(Beginning of Information)

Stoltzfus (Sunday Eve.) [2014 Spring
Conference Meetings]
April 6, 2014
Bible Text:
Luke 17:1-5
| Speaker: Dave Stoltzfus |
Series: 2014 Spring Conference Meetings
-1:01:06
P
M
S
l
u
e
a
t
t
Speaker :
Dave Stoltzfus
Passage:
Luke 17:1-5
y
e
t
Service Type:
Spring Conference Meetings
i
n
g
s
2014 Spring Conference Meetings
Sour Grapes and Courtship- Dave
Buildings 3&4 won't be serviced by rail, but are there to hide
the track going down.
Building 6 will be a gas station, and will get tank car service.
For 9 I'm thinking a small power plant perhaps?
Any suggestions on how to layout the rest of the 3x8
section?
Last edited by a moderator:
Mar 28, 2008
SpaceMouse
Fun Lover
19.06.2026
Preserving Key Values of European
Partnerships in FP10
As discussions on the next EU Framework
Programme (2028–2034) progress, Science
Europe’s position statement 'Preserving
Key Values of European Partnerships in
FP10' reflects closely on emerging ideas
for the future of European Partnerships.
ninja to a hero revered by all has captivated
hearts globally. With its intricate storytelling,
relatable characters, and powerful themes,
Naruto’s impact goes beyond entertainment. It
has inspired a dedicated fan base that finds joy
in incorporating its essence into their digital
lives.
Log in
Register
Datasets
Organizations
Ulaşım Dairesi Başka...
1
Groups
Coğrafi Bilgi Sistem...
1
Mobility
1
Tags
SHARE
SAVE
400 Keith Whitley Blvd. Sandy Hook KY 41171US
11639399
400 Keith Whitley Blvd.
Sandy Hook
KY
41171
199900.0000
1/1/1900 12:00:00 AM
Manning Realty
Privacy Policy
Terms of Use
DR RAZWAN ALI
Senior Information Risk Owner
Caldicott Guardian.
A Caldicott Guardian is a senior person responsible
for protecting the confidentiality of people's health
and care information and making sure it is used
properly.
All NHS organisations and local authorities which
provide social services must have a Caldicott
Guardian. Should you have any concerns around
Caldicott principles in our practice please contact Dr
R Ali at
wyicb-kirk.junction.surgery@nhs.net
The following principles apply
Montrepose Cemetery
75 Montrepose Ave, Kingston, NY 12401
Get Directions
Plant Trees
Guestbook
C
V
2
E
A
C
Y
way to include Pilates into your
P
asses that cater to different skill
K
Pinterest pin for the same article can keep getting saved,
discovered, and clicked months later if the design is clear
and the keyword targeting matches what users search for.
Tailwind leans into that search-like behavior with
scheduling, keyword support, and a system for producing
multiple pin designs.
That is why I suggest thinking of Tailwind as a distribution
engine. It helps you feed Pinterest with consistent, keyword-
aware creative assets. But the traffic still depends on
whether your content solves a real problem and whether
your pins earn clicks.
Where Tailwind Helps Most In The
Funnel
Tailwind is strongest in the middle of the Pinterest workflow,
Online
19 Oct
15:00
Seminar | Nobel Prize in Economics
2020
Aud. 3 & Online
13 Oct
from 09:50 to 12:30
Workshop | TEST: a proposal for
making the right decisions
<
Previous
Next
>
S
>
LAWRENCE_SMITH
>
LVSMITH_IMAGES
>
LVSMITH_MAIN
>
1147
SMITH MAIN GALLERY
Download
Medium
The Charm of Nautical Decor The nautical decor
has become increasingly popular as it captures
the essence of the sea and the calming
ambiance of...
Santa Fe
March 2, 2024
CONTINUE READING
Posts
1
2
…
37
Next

(End of Information)

▸ Work required
Convert every line in the block above into a JSON array of strings, with one string per line and blank lines omitted.

▸ Task solution
[
  "Stoltzfus (Sunday Eve.) [2014 Spring",
  "Conference Meetings]",
  "April 6, 2014",
  "Bible Text:",
  "Luke 17:1-5",
  "| Speaker: Dave Stoltzfus |",
  "Series: 2014 Spring Conference Meetings",
  "-1:01:06",
  "P",
  "M",
  "S",
  "l",
  "u",
  "e",
  "a",
  "t",
  "t",
  "Speaker :",
  "Dave Stoltzfus",
  "Passage:",
  "Luke 17:1-5",
  "y",
  "e",
  "t",
  "Service Type:",
  "Spring Conference Meetings",
  "i",
  "n",
  "g",
  "s",
  "2014 Spring Conference Meetings",
  "Sour Grapes and Courtship- Dave",
  "Buildings 3&4 won't be serviced by rail, but are there to hide",
  "the track going down.",
  "Building 6 will be a gas station, and will get tank car service.",
  "For 9 I'm thinking a small power plant perhaps?",
  "Any suggestions on how to layout the rest of the 3x8",
  "section?",
  "Last edited by a moderator:",
  "Mar 28, 2008",
  "SpaceMouse",
  "Fun Lover",
  "19.06.2026",
  "Preserving Key Values of European",
  "Partnerships in FP10",
  "As discussions on the next EU Framework",
  "Programme (2028–2034) progress, Science",
  "Europe’s position statement 'Preserving",
  "Key Values of European Partnerships in",
  "FP10' reflects closely on emerging ideas",
  "for the future of European Partnerships.",
  "ninja to a hero revered by all has captivated",
  "hearts globally. With its intricate storytelling,",
  "relatable characters, and powerful themes,",
  "Naruto’s impact goes beyond entertainment. It",
  "has inspired a dedicated fan base that finds joy",
  "in incorporating its essence into their digital",
  "lives.",
  "Log in",
  "Register",
  "Datasets",
  "Organizations",
  "Ulaşım Dairesi Başka...",
  "1",
  "Groups",
  "Coğrafi Bilgi Sistem...",
  "1",
  "Mobility",
  "1",
  "Tags",
  "SHARE",
  "SAVE",
  "400 Keith Whitley Blvd. Sandy Hook KY 41171US",
  "11639399",
  "400 Keith Whitley Blvd.",
  "Sandy Hook",
  "KY",
  "41171",
  "199900.0000",
  "1/1/1900 12:00:00 AM",
  "Manning Realty",
  "Privacy Policy",
  "Terms of Use",
  "DR RAZWAN ALI",
  "Senior Information Risk Owner",
  "Caldicott Guardian.",
  "A Caldicott Guardian is a senior person responsible",
  "for protecting the confidentiality of people's health",
  "and care information and making sure it is used",
  "properly.",
  "All NHS organisations and local authorities which",
  "provide social services must have a Caldicott",
  "Guardian. Should you have any concerns around",
  "Caldicott principles in our practice please contact Dr",
  "R Ali at",
  "wyicb-kirk.junction.surgery@nhs.net",
  "The following principles apply",
  "Montrepose Cemetery",
  "75 Montrepose Ave, Kingston, NY 12401",
  "Get Directions",
  "Plant Trees",
  "Guestbook",
  "C",
  "V",
  "2",
  "E",
  "A",
  "C",
  "Y",
  "way to include Pilates into your",
  "P",
  "asses that cater to different skill",
  "K",
  "Pinterest pin for the same article can keep getting saved,",
  "discovered, and clicked months later if the design is clear",
  "and the keyword targeting matches what users search for.",
  "Tailwind leans into that search-like behavior with",
  "scheduling, keyword support, and a system for producing",
  "multiple pin designs.",
  "That is why I suggest thinking of Tailwind as a distribution",
  "engine. It helps you feed Pinterest with consistent, keyword-",
  "aware creative assets. But the traffic still depends on",
  "whether your content solves a real problem and whether",
  "your pins earn clicks.",
  "Where Tailwind Helps Most In The",
  "Funnel",
  "Tailwind is strongest in the middle of the Pinterest workflow,",
  "Online",
  "19 Oct",
  "15:00",
  "Seminar | Nobel Prize in Economics",
  "2020",
  "Aud. 3 & Online",
  "13 Oct",
  "from 09:50 to 12:30",
  "Workshop | TEST: a proposal for",
  "making the right decisions",
  "<",
  "Previous",
  "Next",
  ">",
  "S",
  ">",
  "LAWRENCE_SMITH",
  ">",
  "LVSMITH_IMAGES",
  ">",
  "LVSMITH_MAIN",
  ">",
  "1147",
  "SMITH MAIN GALLERY",
  "Download",
  "Medium",
  "The Charm of Nautical Decor The nautical decor",
  "has become increasingly popular as it captures",
  "the essence of the sea and the calming",
  "ambiance of...",
  "Santa Fe",
  "March 2, 2024",
  "CONTINUE READING",
  "Posts",
  "1",
  "2",
  "…",
  "37",
  "Next"
]